TEXTE SOURCE
--------------------------------------------------
En Suisse, c’est Charles Baudouin qui fut tracassé par l’administration, alors que tout le monde sait qu’il s’agit d’une très grande figure internationale de la psychanalyse (voir l’article en bibliographie de Mireille Cifali, professeure à l’université de Genève, historienne et psychanalyste).
Comme le dit justement [9] Ana Beatriz Lima da Cruz dans son article « En question : L’analyse profane / laïque… » [10] en 2003, la psychanalyse pose ipso facto des problèmes, voire des malaises dit-elle : « Ce sont des malaises tels que : pourquoi la psychanalyse ? Elle a encore de la place ? Elle est indiquée dans quelles circonstances ? Y a-t-il une psychanalyse de cabinet et une autre des institutions ? Qu’est-ce qu’un analyste fait ? Qu’est-ce que c’est un analyste ? Il s’agit d’un type sérieux, sadique, dépourvu de corps, arrogant, tout-puissant qui porte Louis XIV dans le ventre, qui est-ce finalement ? Qu’est-ce que c’est le processus psychanalytique ? Et les nouvelles psychothérapies dépasseront la psychanalyse, marcheront dessus, occuperont sa place ?
Rêve, quel rêve, les bêtes rêvent comme l’homme, cela est une bêtise.
Conflit, quel conflit, il n’y a plus de culpabilité, nous sommes vidés des passions. Si la psychanalyse était appuyée sur ça — sur le conflit psychique — elle a perdu le moment. Et l’industrie pharmaceutique, on n’y pense pas, il s’agit d’une compétition déloyale, ses armes sont beaucoup plus puissantes. Nous sommes formatés, mises en boîte… »
--------------------------------------------------
ÉNONCÉ 1
Modifie le texte sur la psychanalyse de « Comme le dit » à « est une bêtise. » : recopie ce passage en remplaçant « psychanalyse » par « thérapie ».
ÉNONCÉ 2
Poursuis le texte sur la psychanalyse à partir de sa dernière phrase.

EXTRAITS DE DONNÉES
--------------------------------------------------
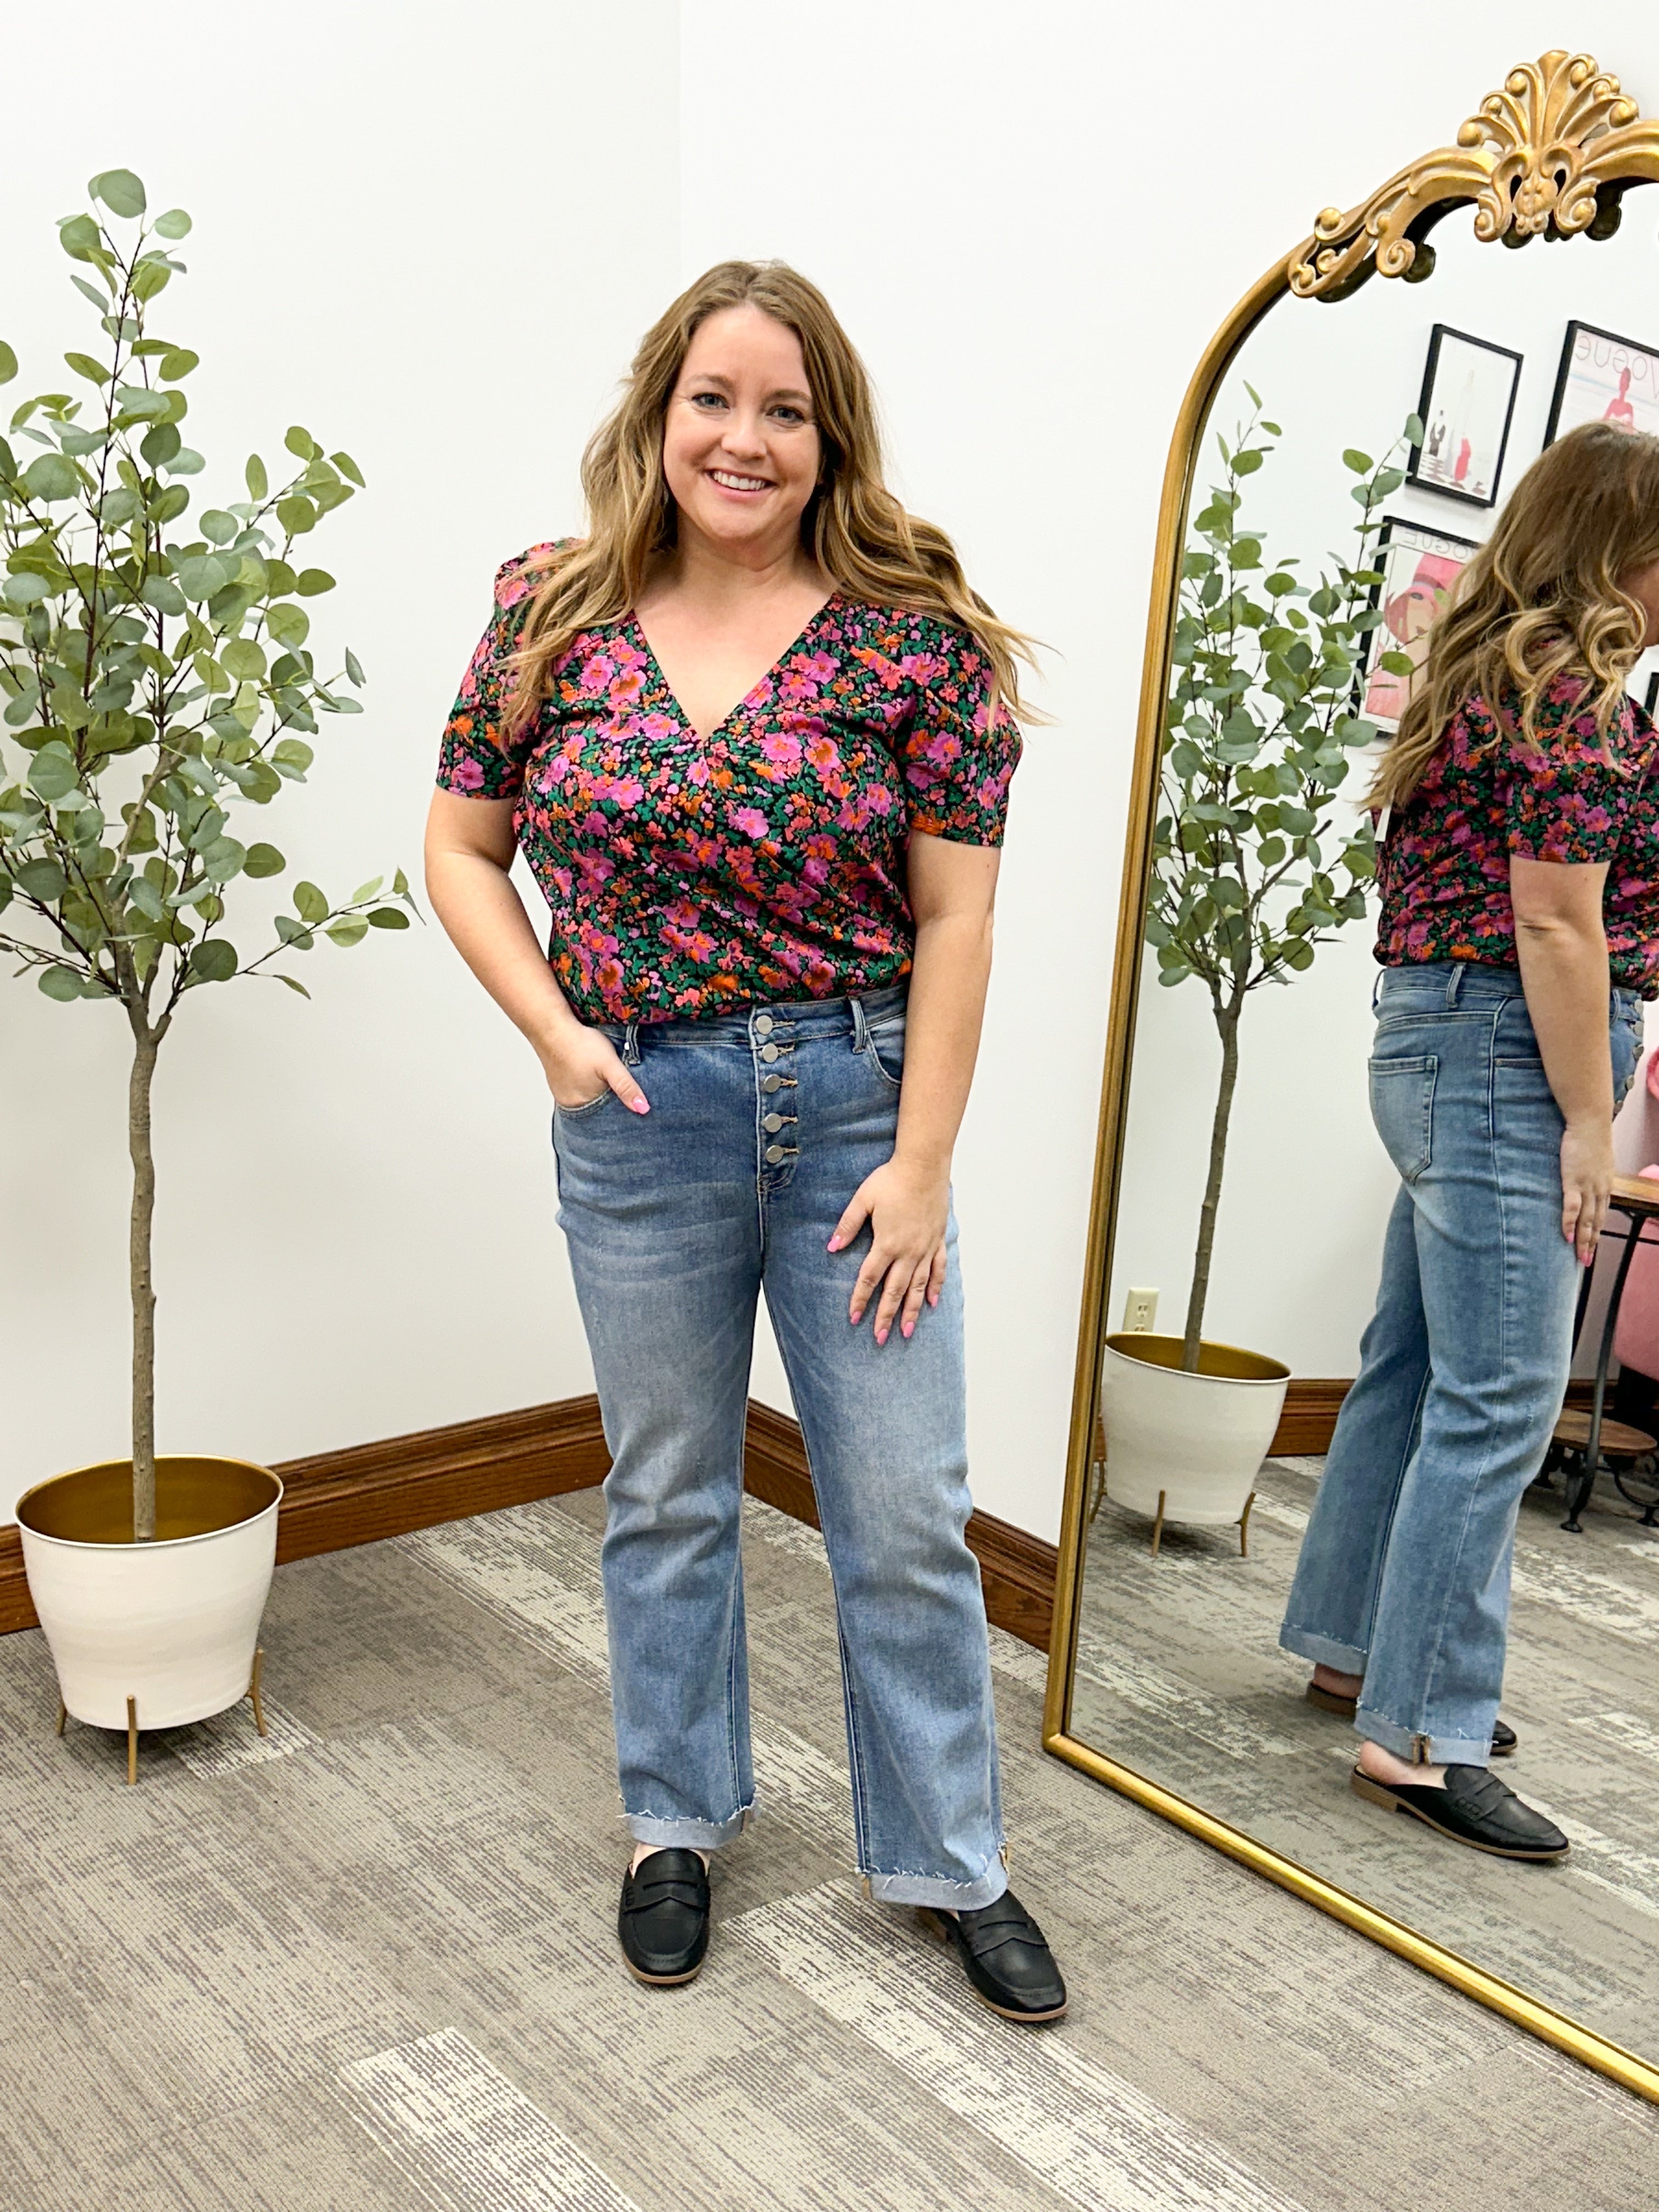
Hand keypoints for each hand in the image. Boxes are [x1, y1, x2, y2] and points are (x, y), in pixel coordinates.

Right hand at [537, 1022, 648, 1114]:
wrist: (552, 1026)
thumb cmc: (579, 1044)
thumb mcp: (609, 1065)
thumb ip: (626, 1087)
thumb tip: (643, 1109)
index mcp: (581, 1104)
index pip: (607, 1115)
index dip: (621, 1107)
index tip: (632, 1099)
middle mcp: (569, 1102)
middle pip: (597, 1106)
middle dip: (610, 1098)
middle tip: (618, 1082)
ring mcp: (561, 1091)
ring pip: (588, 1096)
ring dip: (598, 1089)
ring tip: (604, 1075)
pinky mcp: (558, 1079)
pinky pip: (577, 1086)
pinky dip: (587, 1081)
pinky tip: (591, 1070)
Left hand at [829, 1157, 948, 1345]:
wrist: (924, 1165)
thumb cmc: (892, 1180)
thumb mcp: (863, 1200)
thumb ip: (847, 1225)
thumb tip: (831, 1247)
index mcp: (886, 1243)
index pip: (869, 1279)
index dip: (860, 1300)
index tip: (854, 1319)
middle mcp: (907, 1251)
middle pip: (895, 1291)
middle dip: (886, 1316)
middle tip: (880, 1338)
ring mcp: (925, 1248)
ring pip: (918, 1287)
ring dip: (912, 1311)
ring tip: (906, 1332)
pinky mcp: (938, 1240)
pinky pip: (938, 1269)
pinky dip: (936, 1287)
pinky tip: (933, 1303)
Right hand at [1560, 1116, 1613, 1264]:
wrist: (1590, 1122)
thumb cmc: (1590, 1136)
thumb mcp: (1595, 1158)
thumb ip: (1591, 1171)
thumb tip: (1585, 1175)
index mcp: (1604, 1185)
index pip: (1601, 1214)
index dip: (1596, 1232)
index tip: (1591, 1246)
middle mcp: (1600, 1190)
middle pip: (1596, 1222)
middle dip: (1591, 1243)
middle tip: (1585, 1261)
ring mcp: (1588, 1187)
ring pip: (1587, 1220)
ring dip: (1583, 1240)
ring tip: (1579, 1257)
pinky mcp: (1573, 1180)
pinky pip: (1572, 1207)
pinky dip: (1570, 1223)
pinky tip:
--------------------------------------------------
RÉSULTAT 1
Comme le dit justement [9] Ana Beatriz Lima da Cruz dans son article « En question : L’analyse profane / laïque… » [10] en 2003, la thérapie pose ipso facto des problèmes, voire des malaises dit-elle : « Ce sont des malaises tels que : pourquoi la thérapie ? Elle a encore de la place ? Elle est indiquée dans quelles circonstances ? Y a-t-il une thérapie de cabinet et une autre des institutions ? Qu’est-ce qu’un analyste fait ? Qu’est-ce que c’est un analyste ? Il s’agit d’un type sérieux, sadique, dépourvu de corps, arrogant, tout-puissant qui porte Louis XIV dans le ventre, qui est-ce finalement ? Qu’est-ce que c’est le processus psychanalytique ? Et les nouvelles psychothérapies dépasseront la thérapie, marcheront dessus, occuperont sa place ?
Rêve, quel rêve, les bêtes rêvent comme l’homme, cela est une bêtise.

RÉSULTAT 2
Il ne s’agit pour moi aucunement d’être prosélyte de la psychanalyse d’autant plus que si un savoir se sait grâce à elle, c’est celui de l’inconscient. Si la psychanalyse doit disparaître, elle disparaîtra. Mais à l’aune de ce que disait Freud, je cite de mémoire : « ce n’est pas parce que le savoir théorique en psychanalyse ne sert à rien (dans le sens de faire des progrès vers une évolution psychique et une connaissance de soi-même) qu’il faille se priver d’écrire à son sujet sans quoi elle ne pourra jamais exister ».
M’inscrivant exactement dans cette filiation, je pense qu’il faut encore et encore écrire sur la psychanalyse pour ceux qui en ont un besoin vital. Le but n’est certainement pas de tenter à n’importe quel prix d’en préserver l’existence mais de la recentrer par rapport à la pléthore actuelle de thérapies qui promettent la lune à leurs patients.
Il faut affirmer l’identité de la psychanalyse pour que les sujets souffrants sachent exactement quel est leur projet quand ils vont voir un praticien psychanalyste.
Christian Jeanclaude
Strasbourg
Notes
[1] Sigmund Freud/Sandor Ferenczi, Correspondance 1920-1933 Les années douloureuses, Paris, Calmann Levy, 2000 : 378
[2] Ib., p. 380.
[3] Ib., p. 411.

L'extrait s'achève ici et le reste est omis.